CONTRATAPA

Vos traé la mirra

Por Juan Sasturain

Para los que alguna vez fuimos católicos, una de las cosas más lindas de la tradición cristiana de la Navidad ha sido siempre el Pesebre: el mundo, la escena, los personajes del Pesebre. Porque si todo el cuento del nacimiento de Jesús tiene –más allá de la creencia– un encanto particular, ese cuadrito final es impecable. La tradición, además, ha subrayado los aspectos más vistosos y naives, del mismo modo que la celebración simétrica, el Sacrificio de la Cruz que recuerda la Pascua, subraya la truculencia y los aspectos tenebrosos.
Como historia, toda la secuencia de la Semana Santa, de viernes a domingo, cumple con los items de un buen relato de suspenso, con las negativas de Pedro, la estupidez masiva que opta por Barrabás y el higiénico, más irónico que cínico Pilatos. Incluso funciona bien como película de terror o a la manera de ciertos falsos cuentos infantiles de los que se supone terminan bien pero que, como pasa con Dumbo, la historia es tan subrayadamente triste que no alcanza el final feliz para compensar tanta congoja acumulada. Con Cristo pasa eso: se subraya tanto el sufrimiento de la Cruz que muchos creen que la película termina ahí y la Resurrección pasa casi inadvertida, con los títulos y la música al mango cuando ya nadie queda en la sala. Es un relato para adultos, claro; para una sensibilidad de adultos que siente el final feliz como un parche, una trampa de los Estudios.
En ese sentido, el cuento de Navidad ha cristalizado no en relato adulto sino para chicos. Y es más redondo y acabado como estructura, responde a una única lógica más coherente: de las dificultades iniciales –la mala leche de Herodes, los problemas de hospedaje en la zona (también, cayeron justo para las Fiestas) y el parto que se adelanta– se llega al progresivo final feliz a toda orquesta con ingredientes muy seductores que no han dejado de ser eficaces hasta hoy. Antes que nada el Bebé, que curiosamente pasa a un segundo plano o funciona como pretexto para convocar elementos accesorios muy fuertes: la estrella orientadora, los oportunos animalitos solidarios y, sobre todo, el detalle increíble de los Reyes Magos, una idea maravillosa que incluye el “simpático negrito” tantas veces utilizado después.

◆ QUÉ PRODUCIR: Por favor, copia el pasaje del texto sobre la Navidad que comienza en "Para los que" y termina después de "los aspectos tenebrosos.". Sustituye "Pesebre" por "Belén".

◆ ÍTEMS PROPORCIONADOS:
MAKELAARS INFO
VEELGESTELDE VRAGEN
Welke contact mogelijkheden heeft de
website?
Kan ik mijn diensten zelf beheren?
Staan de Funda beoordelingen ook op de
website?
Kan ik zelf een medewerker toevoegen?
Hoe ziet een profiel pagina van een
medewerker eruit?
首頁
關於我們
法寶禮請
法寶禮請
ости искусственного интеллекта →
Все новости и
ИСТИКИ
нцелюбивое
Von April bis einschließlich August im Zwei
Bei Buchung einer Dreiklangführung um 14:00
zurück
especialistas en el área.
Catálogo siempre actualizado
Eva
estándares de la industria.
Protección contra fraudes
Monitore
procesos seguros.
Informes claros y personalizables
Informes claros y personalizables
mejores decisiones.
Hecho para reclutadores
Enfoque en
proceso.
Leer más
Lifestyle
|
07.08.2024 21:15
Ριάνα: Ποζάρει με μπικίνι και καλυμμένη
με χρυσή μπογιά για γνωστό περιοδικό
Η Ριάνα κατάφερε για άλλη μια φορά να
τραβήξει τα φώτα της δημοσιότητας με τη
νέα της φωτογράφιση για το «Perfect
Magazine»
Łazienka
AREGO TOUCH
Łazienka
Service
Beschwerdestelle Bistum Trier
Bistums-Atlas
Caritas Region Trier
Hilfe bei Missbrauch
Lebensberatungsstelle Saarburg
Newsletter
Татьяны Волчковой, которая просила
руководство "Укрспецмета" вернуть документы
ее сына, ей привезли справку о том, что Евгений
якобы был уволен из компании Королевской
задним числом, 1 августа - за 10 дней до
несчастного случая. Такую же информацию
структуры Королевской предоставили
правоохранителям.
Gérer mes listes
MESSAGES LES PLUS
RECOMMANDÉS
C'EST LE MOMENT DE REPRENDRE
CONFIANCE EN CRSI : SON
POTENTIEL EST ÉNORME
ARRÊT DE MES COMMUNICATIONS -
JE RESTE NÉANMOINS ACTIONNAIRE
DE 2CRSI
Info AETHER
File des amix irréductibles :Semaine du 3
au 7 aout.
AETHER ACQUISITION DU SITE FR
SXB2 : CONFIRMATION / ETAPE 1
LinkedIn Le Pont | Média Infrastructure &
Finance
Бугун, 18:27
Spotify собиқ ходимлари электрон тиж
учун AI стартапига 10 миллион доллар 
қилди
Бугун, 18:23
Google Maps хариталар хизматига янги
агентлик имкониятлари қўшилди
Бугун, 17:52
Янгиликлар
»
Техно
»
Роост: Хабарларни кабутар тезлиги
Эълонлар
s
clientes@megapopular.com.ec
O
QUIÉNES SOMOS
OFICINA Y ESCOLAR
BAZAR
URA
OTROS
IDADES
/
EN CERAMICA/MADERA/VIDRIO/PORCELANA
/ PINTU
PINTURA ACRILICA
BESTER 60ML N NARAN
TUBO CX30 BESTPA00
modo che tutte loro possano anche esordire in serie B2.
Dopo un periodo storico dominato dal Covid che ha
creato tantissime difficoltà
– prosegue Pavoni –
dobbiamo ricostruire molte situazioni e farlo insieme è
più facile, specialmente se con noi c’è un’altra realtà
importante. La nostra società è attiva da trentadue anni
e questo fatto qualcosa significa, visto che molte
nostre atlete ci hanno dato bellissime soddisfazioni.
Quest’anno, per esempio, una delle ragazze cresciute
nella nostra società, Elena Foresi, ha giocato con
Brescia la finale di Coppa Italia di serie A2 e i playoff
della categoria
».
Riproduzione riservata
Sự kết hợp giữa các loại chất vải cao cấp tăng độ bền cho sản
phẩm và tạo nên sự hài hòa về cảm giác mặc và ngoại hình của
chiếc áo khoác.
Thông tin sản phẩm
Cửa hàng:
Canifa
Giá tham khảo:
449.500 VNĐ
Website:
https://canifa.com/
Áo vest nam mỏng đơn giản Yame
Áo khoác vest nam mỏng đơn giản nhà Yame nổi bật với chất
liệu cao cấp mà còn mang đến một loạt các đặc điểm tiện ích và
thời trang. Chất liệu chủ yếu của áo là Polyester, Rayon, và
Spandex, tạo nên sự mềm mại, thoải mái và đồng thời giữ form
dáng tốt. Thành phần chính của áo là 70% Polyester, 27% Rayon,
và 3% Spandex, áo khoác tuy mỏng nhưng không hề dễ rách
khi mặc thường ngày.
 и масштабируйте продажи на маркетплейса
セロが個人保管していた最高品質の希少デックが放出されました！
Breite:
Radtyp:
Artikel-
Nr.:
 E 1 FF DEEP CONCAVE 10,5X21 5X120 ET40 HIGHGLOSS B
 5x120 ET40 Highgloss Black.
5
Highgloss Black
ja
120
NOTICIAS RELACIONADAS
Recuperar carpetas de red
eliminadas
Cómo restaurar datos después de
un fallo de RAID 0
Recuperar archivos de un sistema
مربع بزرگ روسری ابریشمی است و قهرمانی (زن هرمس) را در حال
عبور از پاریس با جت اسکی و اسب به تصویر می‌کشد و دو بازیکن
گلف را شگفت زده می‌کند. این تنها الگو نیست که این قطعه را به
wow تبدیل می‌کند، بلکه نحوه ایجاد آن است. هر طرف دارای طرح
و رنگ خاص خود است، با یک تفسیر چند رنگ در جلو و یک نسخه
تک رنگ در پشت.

◆ TU RESPUESTA:
Para los que alguna vez fuimos católicos, una de las cosas más lindas de la tradición cristiana de la Navidad ha sido siempre el Belén: el mundo, la escena, los personajes del Belén. Porque si todo el cuento del nacimiento de Jesús tiene –más allá de la creencia– un encanto particular, ese cuadrito final es impecable. La tradición, además, ha subrayado los aspectos más vistosos y naives, del mismo modo que la celebración simétrica, el Sacrificio de la Cruz que recuerda la Pascua, subraya la truculencia y los aspectos tenebrosos.